In the enterprise resource planning (ERP) software market, SAP and Microsoft are two of the biggest names.
ERP platforms are designed to help enterprises organize their business-related information and manage their business-related processes. With ERP software, business-related information is stored and managed from a central database, allowing all relevant employees to have access to key data, such as financial information. In addition, the software can help manage routine activities, such as accounting, procurement, risk management, and supply chain operations.
We have singled out the SAP and Microsoft Dynamics ERP platforms to compare the two solutions and give you some insight into which one might suit you better.
Let’s see how they stack up against each other:
SAP vs. Microsoft Dynamics: Key features
SAP ERP software
SAP offers more than one ERP solution, but SAP 4/HANA is its most feature-rich offering. SAP offers machine learning that facilitates real-time insights and gathers patterns to automate business processes. SAP 4/HANA is suitable for several industries, but it is often used in the manufacturing and distribution industries. It can be run in the cloud or on-premises.
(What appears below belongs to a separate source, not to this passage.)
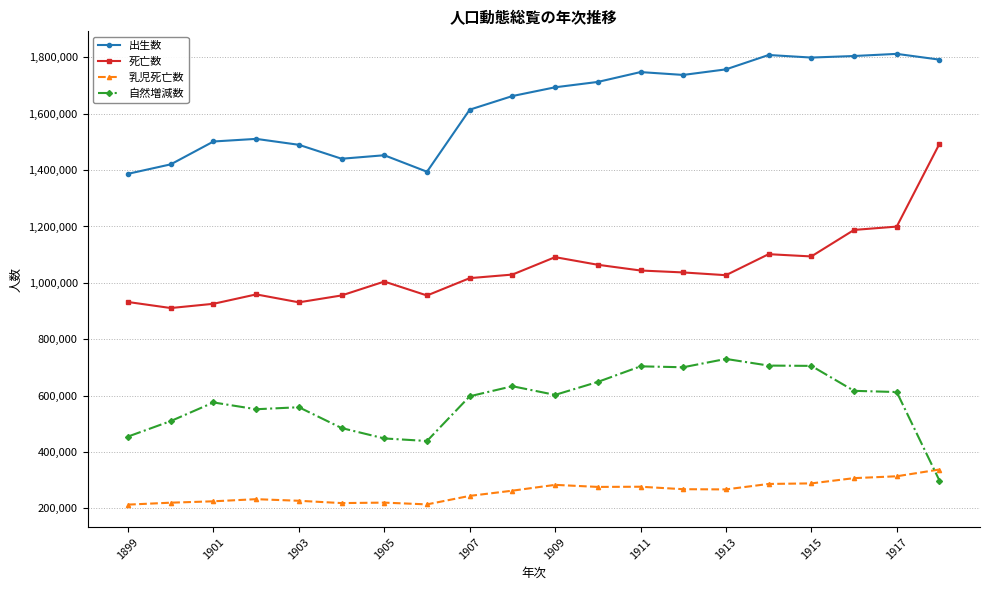

What is the sum of all 自然増減数 values?

11580775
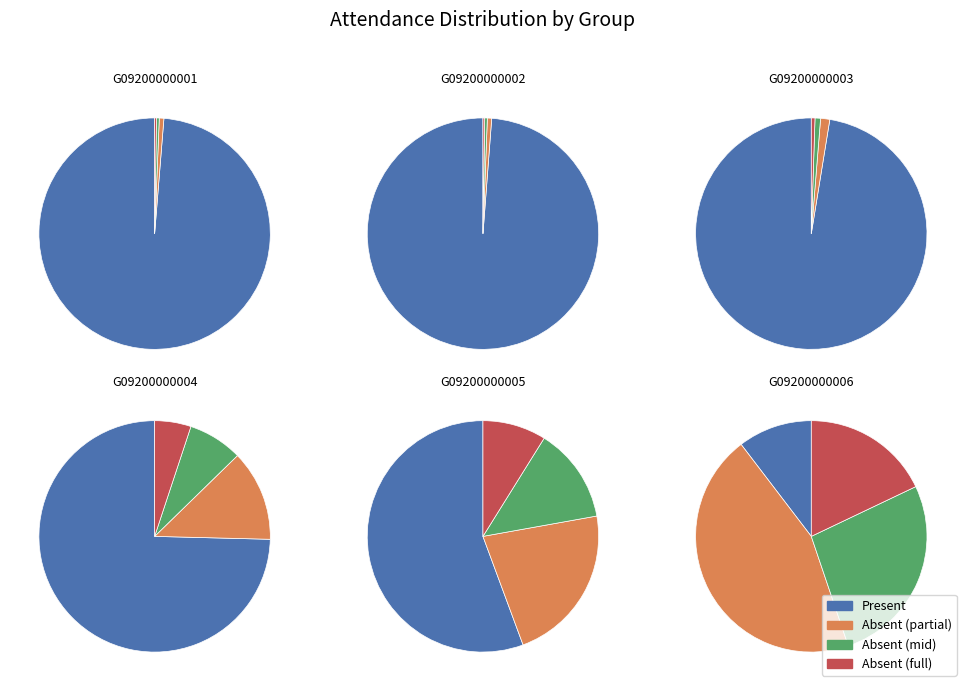

To the nearest percent, what is the difference between the G09200000001 and G09200000002 slice percentages?

1%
Also suitable for medium-sized businesses
Financial planning and analysis
Streamline and automate finances
Integrate risk and compliance management
Microsoft Dynamics ERP software
Microsoft Dynamics 365 combines several apps that seamlessly work together to form a cohesive ERP solution. With apps such as Dynamics 365 Supply Chain Management, Dynamics 365 Finance and Dynamics 365 Human Resources, businesses can work in sync through a centralized database that streamlines these various business activities enterprise-wide. Microsoft Dynamics 365 integrates with other Microsoft products, such as Outlook, Skype for Business and OneNote. Microsoft Dynamics 365 is commonly used in the distribution and real estate industries. It can be deployed on-premises or in the cloud.
Modular design allows apps to be deployed independently
Ability to personalize customer experiences (CX) with AI
Customer insights readily available
SAP vs. Microsoft Dynamics: App functionality
Microsoft takes full advantage of the fact most users are familiar with its Microsoft Office products. The Microsoft Dynamics ERP apps have a look and feel that resemble Microsoft Office products, giving users an intuitive interface. Since these ERP apps are easy to integrate with Microsoft Office, users can carry out related activities, such as creating Word documents or emails in Outlook. Microsoft allows users to build custom workflows with Microsoft Flow. This helps to streamline processes, such as collecting data to improve marketing. In general, Microsoft Dynamics is quite flexible. However, this flexibility needs to be kept in check, so functions such as custom workflows don’t get overly complicated, according to Eric Kimberling of Third Stage Consulting.
SAP, on the other hand, is more complicated to use. The platform’s interface isn’t as attractive either. Overall, it takes longer for users to master the interface. However, it’s a feature-filled platform. The dashboards are quite intuitive, and data storage and report writing are easily facilitated. SAP supports the creation of customized workflows, but the process is more complicated and requires a specialized developer. This increases the cost of this type of customization. In general, SAP offers a more standardized approach, Kimberling says.
SAP vs. Microsoft Dynamics: Organization size
Due to its modular nature, Microsoft makes it easier to pick the apps you need for your business. For this reason, both medium-sized businesses and enterprises can take advantage of only the features they really need.
SAP is more rigid. It takes longer to deploy, and this increases costs. This could be prohibitive for medium-sized businesses and a hindrance for enterprises. SAP offers many of the standardized processes that an enterprise needs and is used heavily by this group of users.
SAP vs. Microsoft Dynamics: Industry suitability
Microsoft Dynamics is suitable for several industries, but it is commonly used in construction, distribution, insurance, manufacturing, and real estate.
SAP is also commonly used in manufacturing and distribution as well as in information technology (IT), information services (IS), financial services, real estate, and health care. Kimberling touts SAP for its suitability when it comes to complex manufacturing processes.
SAP vs. Microsoft Dynamics implementation costs
In terms of the initial configuration, the cost of SAP’s ERP solution is generally high and can be anywhere from $500,000 and up. Because of Microsoft’s modular setup, it can be more cost-effective for medium-sized businesses and smaller enterprises. This is because users can choose the modules they want. Microsoft offers payment plans that start at $8 per month for the simplest plan and up to $185 per user per month for enterprises. While SAP seems expensive at first glance, the annual cost of Microsoft’s enterprise plan can skyrocket depending on the number of users.
In general, SAP’s ERP software is designed for enterprises that want or require a standardized feature set. Customizations are possible, but they can be difficult and require advanced programming.
Microsoft Dynamics’ modular nature makes it an attractive option for medium-sized businesses in particular. The platform’s customization and integration with Microsoft products make it more flexible.